[Collected data]
------------------------------------------------

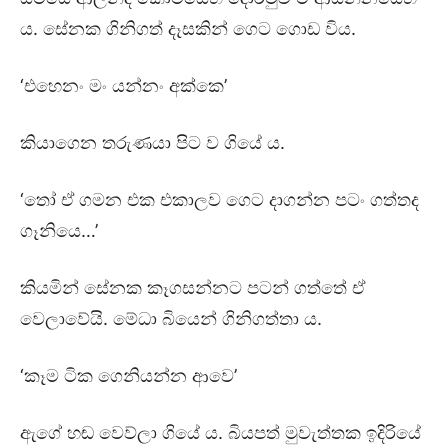
ය. සේනක ගිනිගත් දෑසකින් ගෙට ගොඩ විය.
‘එහෙනං මං යන්නං අක්කෙ’
කියාගෙන තරුණයා පිට ව ගියේ ය.
‘තෝ ඒ ගමන එක එකාලව ගෙට දාගන්න පටං ගත්තද
ගෑනියෙ…’
කියමින් සේනක කෑගසන්නට පටන් ගත්තේ ඒ
වෙලාවේයි. මේධා බියෙන් ගිනිගත්තා ය.
‘කෑම ටික ගෙනියන්න ආවෙ’
ඇගේ හඬ වෙව්ලා ගියේ ය. බියපත් මුවැත්තක ඉදිරියේ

------------------------------------------------

### Exercise brief
Your task is to reproduce the entries above word for word, from the first line through the line with "ටික ගෙනියන්න ආවෙ’", and please leave out any pictures.

### Answer
ය. සේනක ගිනිගත් දෑසකින් ගෙට ගොඩ විය.
‘එහෙනං මං යන්නං අක්කෙ’
කියාගෙන තරුණයා පිට ව ගියේ ය.
‘තෝ ඒ ගමන එක එකාලව ගෙට දාගන්න පටං ගත්තද
ගෑනියෙ…’
කියමින් සේනක කෑගසන්නට පටන් ගත්තේ ඒ
වෙලාවේයි. මේධා බියෙන් ගිනිගත්තා ය.
‘කෑම ටික ගෙනියන්න ආවෙ’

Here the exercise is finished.